• [Document excerpt]:
Content starts

Moral codes look superficially different between societies and across history, but they are quite universal and necessary.
Morals change with the times and economic engine, from hunting to agriculture to industry. The morals reflect what is needed for the individual to survive in the society, and for the society to survive in the greater world.
Morals in the Hunting Era
Morals in the Agriculture Era
Even the agnostic historian has to acknowledge that religion has functioned and been seemingly indispensable in every land and age. The authors note that our society is exceptional in history for maintaining moral conduct without the ubiquitous force of religion. Before our time, there is no significant example of a stable society without religion.
Religion has enabled stability by elevating agreements between humans to rigid promises to God.
Religion has provided hope for billions of people - even the unhappy, the suffering, the bereaved, the old enjoy “supernatural comforts” more soothing than any material benefit.
Said Napoleon, religion kept the poor from murdering the rich. For many, hope and faith may be the only thing preventing despair. Destroy that hope, and you risk triggering class war.

Content ends

• [Exercise data]:
Content starts

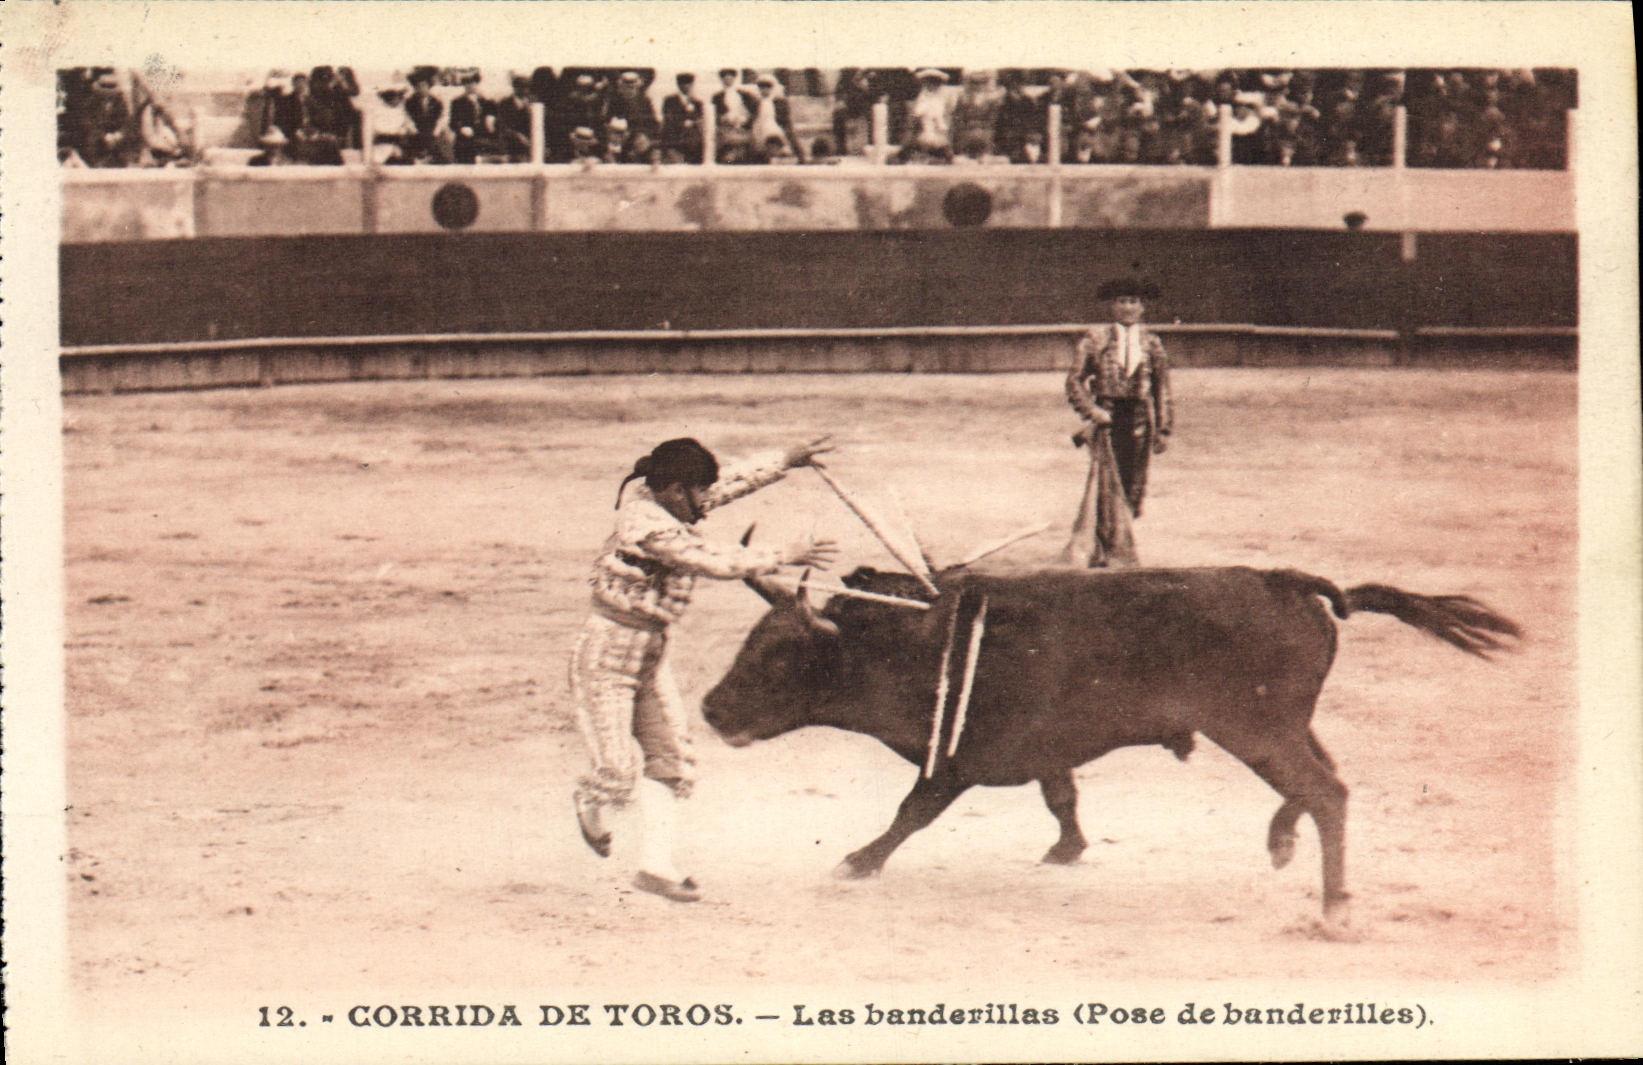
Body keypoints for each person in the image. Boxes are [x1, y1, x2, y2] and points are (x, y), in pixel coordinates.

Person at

Content ends

• [Task instructions]:
Could you carry the passage on morals and religion further, picking up after its final sentence?

• [The answer]:
Mankind seems to desire a religion rich in mythology, mystery, and miracle.
In the earliest formation of religion, gods seem to have been created to explain natural events (earth, water, winds, sky), without a clear moral purpose. Spurred by fear of the vagaries of the natural world, religion became the worship of natural forces.
Much of history can be interpreted sensibly through the economics lens, as a contest among individuals, groups, and states vying for resources and economic power.
Not all activities are primarily economically motivated - like the teachings of Buddha or the nationalistic fervor of Hitler’s troops. The motives of leaders may be economic, but the passions of the masses may not be.
Money is vital in shaping the direction of history. “The men who can manage men manage the men who can manage only things, and the men who can manage money manage all.”
Nothing instills the spirit of competition and inventiveness and exhaustive labor like capitalism and self-interest do.
Yet elements of socialism have recurred throughout history. These include state control of commerce, wide government employment, price controls, welfare, progressive taxation, redistribution of wealth, and large public works to reduce unemployment.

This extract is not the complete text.